Broadway Methodist Tabernacle was a prominent Methodist church in Toronto, Ontario, Canada, that existed from 1872 to 1924. The congregation was originally housed in a wood chapel at the intersection of Spadina Avenue and Dundas Street, which at that time was known as St. Patrick Street. It was originally named the Spadina Avenue Methodist Church. Rapid growth in the congregation saw it seek a new home, and in 1876 a larger lot was purchased at the northeast corner of Spadina and College Street. The wooden church was transported on rollers north to the new location. The old site eventually became the location of the Standard Theatre.

== History ==
In 1879 work began on a new brick church that would be able to seat 900. The church was also renamed Broadway Methodist Church, as at that time the wide stretch of Spadina from College to Bloor was often known as Broadway. That church also became too small, and in 1887 it was almost completely demolished and replaced by a third structure. This building was designed by E. J. Lennox, the most prominent architect then practicing in Toronto. At the request of the congregation he copied the basic floor plan and design of his earlier Bond Street Congregational Church, but at a larger scale. Rather than employing the neo-Gothic style, as he had with Bond Street, Lennox designed the church in the Romanesque Revival style. The building thus had many similarities in style of the City Hall that Lennox was working on simultaneously.
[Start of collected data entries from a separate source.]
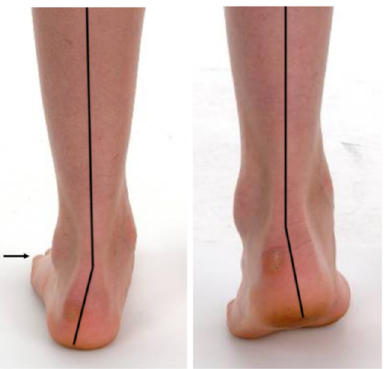
Figure 3. Functional assessment of the flexibility of the foot deformity. Hindfoot valgus and forefoot abduction ( ➔ positive “too many toes-sign”) ( left ). Complete active correction of the hindfoot valgus showing restored heel inversion ( right ) (same patient as shown in Figures 2, 4 and 5).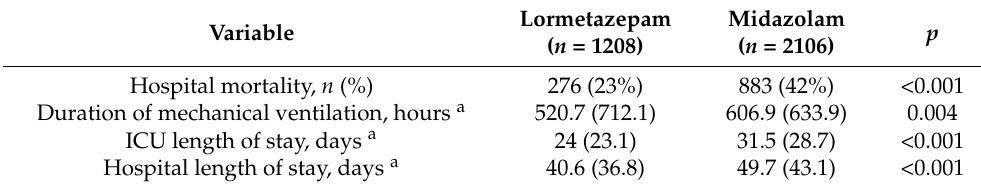
Table 4. Univariate comparison of outcome parameters for the midazolam group and the lormetazepam group.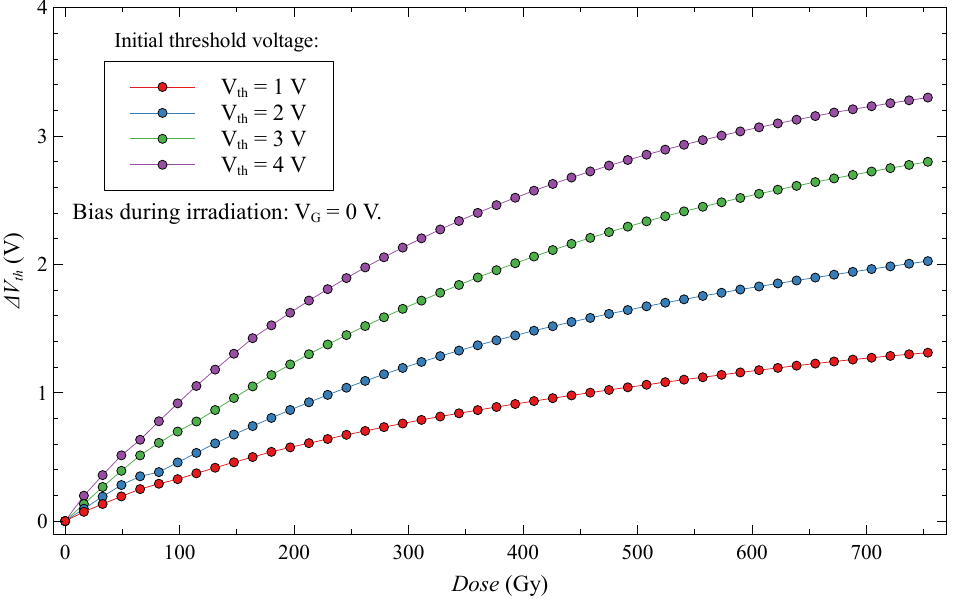
Figure 14. Threshold voltage shift for EPADs with zero bias during irradiation.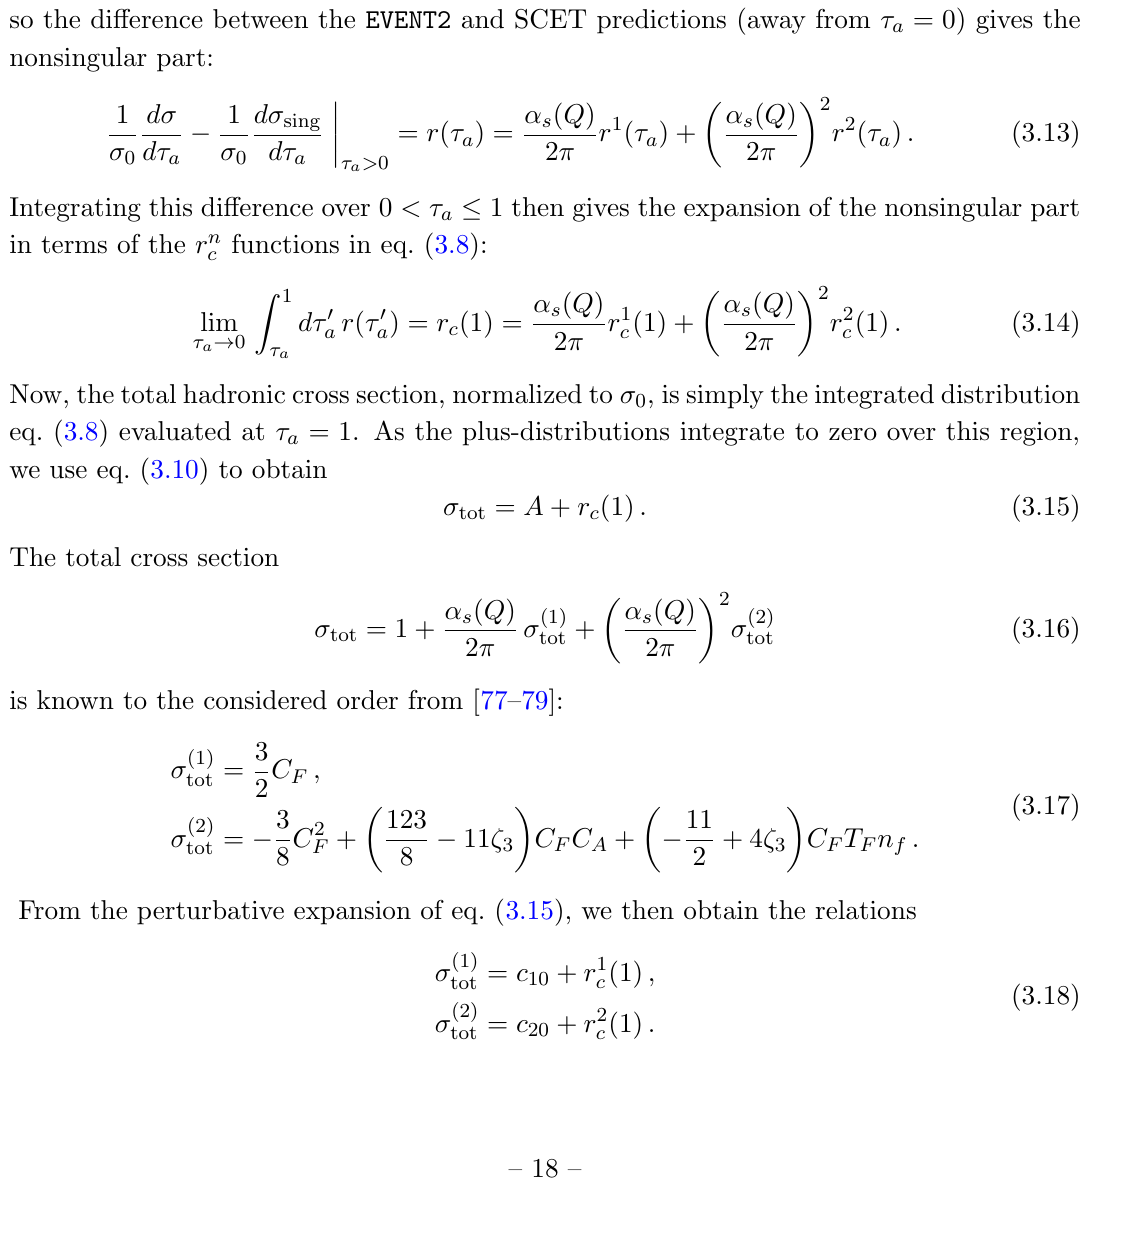
Figure 4 . Integral eq. (3.14) of the lower integration limit (cid:28) a . As (cid:28) a r 1 (1), for the case a = c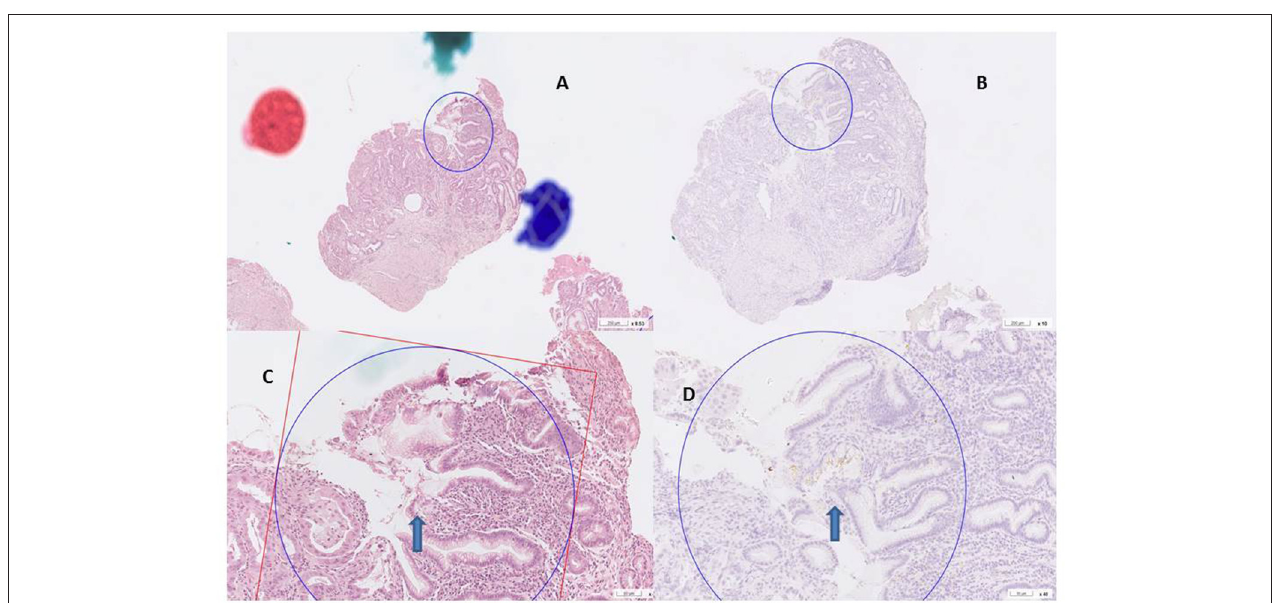
FIGURE 2 | H. pylori infection H&E and antibody stain. (A,B) H& E stain, curved bacilli within the mucus of epithelim (arrow). (C,D) anti H. pylori antibody stain (arrow).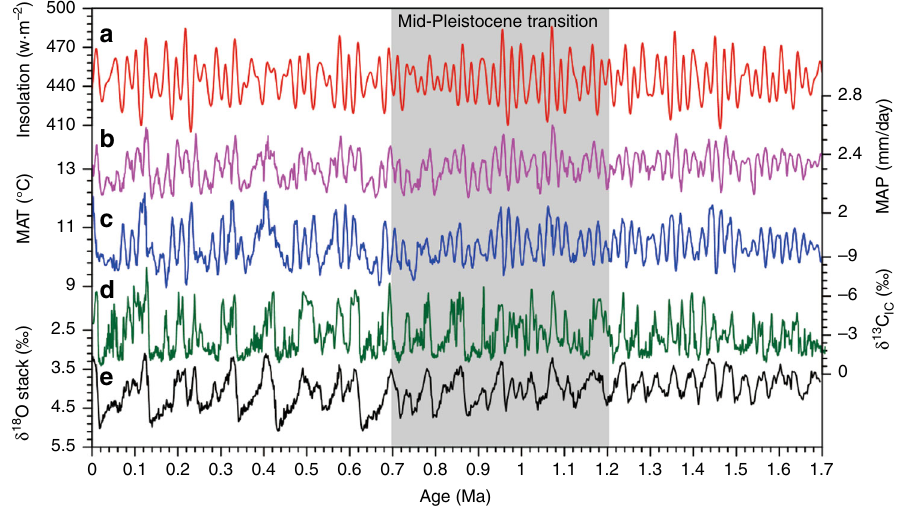
Fig. 6 Variations of proxy data and model results over the past 1.7 Ma. a Summer insolation at 65°N 55 . b Simulated mean annual precipitation (MAP) and c mean annual temperature (MAT) over the northern China. d JY loess δ 13 C IC record. e Benthic δ 18 O stack 3 . The gray bar denotes the mid-Pleistocene transition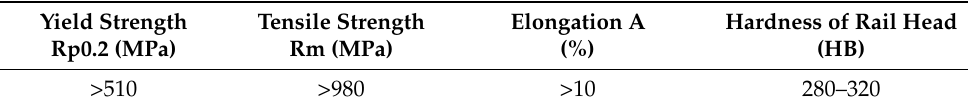
Table 2. Mechanical properties of U75V rail steel.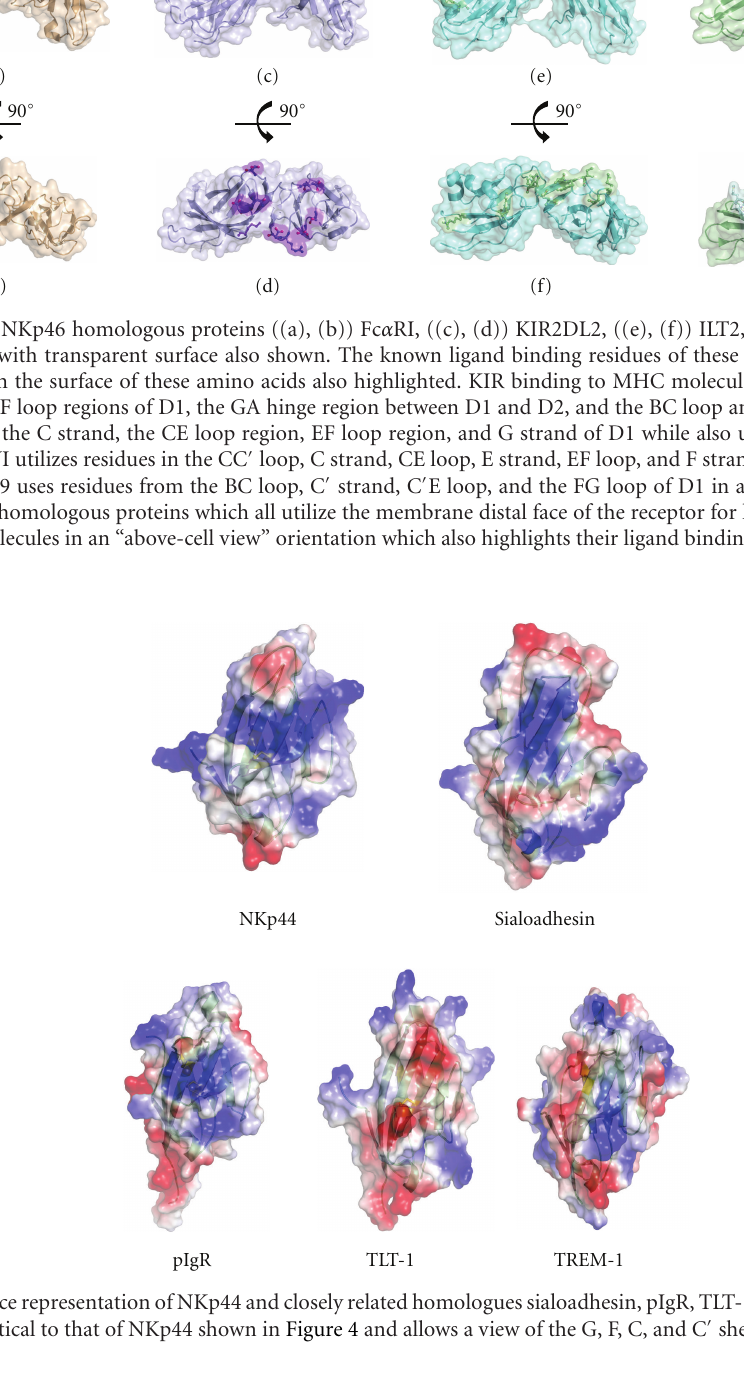
This groove is also positively charged and has been proposed as a ligand binding site. The NKp44 structure is homologous to a number of other Ig-like structures including TREM-1 (triggering receptor expressed on myeloid cells; rmsd: 2.0 ˚ A) [53, 54], TREM-like transcript-1 (rmsd: 1.7 ˚ A) [55], poly Ig receptor (rmsd: 2.1 ˚A) [56], sialoadhesin (rmsd: 2.4 ˚A) [57],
The new Tabernacle opened in 1889; near to the large working-class population of west Toronto and the textile mills of Spadina, it became an important social centre. This was especially true under the leadership of Salem Bland, one of the leading Social Gospel advocates in Canada, and who led the church from 1919 to 1923. However, the nature of the neighbourhood was changing. New immigrants from Southern and Eastern Europe, most notably a large Jewish population, were moving into the working-class area and the Methodist English were moving north to other neighbourhoods. The merger of churches that created the United Church of Canada in 1924 led to the eventual closing of the Tabernacle. The building was demolished by 1930, and replaced by the four storey office building that stands on the site today.